A typical approach is to define the relevant area — the “TIF district” — and freeze its existing property taxes at the rate reflecting then-current land values for the period of time — say 25 years — relevant to the construction and amortization of the project. During that period, the incremental “uplift” property tax pays off the upfront investment. TIF can support transit to currently less developed areas, better matching benefits and costs geographically and over time.
TIF is widely used outside Canada, and in several provinces. However, notwithstanding 2006 legislation introducing it in Ontario, and some discussion of its applicability to transit in the 2014 mayoralty race, Toronto has not yet tried it.
This could be the time. U.S. experience suggests that TIF for infrastructure works best in underperforming areas that would not advance without the investment. Much of Toronto’s eastern waterfront has been derelict for decades, and yields little or no revenue.
If the Sidewalk Labs plan for Quayside — which includes not just the LRT, but new housing, mixed-use development, and “smart city” technologies — goes ahead, and spurs development elsewhere in the area, the incremental revenues estimated in the draft plan would far exceed the amounts needed to cover the initial investment in the LRT.
If is, of course, a big word in this context.

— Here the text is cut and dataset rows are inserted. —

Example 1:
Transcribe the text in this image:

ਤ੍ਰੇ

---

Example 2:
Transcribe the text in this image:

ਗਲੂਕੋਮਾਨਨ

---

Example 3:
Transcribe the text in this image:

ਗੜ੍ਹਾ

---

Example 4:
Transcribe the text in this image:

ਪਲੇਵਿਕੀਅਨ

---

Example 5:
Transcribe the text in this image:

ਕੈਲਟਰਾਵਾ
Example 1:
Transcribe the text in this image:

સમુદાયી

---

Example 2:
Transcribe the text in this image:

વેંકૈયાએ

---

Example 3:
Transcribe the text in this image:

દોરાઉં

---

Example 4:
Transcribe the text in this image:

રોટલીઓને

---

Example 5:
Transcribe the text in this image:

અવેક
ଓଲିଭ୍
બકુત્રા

The details of the contract, including who bears the risks of revenue shortfalls and cost overruns, will matter. Also, $100 million is a lot of money, but will not, by itself, kick-start a project of this size. And the LRT and Sidewalk Labs’s role in launching it are not the only elements — nor the most important elements — in the draft plan. The gathering, use and ownership of the data needed for smart-city infrastructure are still open questions.

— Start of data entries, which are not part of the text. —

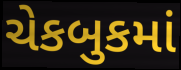
ચેકબુકમાં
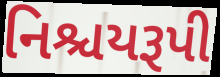
નિશ્ચયરૂપી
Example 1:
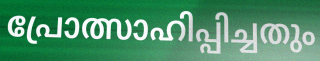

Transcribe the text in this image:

പ്രോത്സാഹിപ്പിച്ചതും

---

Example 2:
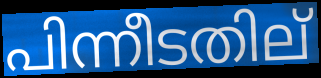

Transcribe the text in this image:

പിന്നീടതില്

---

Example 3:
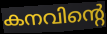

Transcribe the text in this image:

കനവിന്റെ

Torontonians, and their representatives in Waterfront Toronto and the city government, need to be comfortable with the wider development of the eastern waterfront Sidewalk Labs says is critical to the viability of the Quayside project itself — and is central to the property tax calculations that would make TIF a viable approach to the LRT.
While we are working that out, however, we should actively pursue the proposal for an upfront investment in the transit project. A properly structured deal would work for Sidewalk Labs and for the city. It could launch an LRT that would spur development in an area of Toronto that has vast — and so far almost completely unrealized — potential. It is a key opportunity — part of the Quayside plan we should welcome.
William Robson is the President and CEO of the C.D. Howe Institute.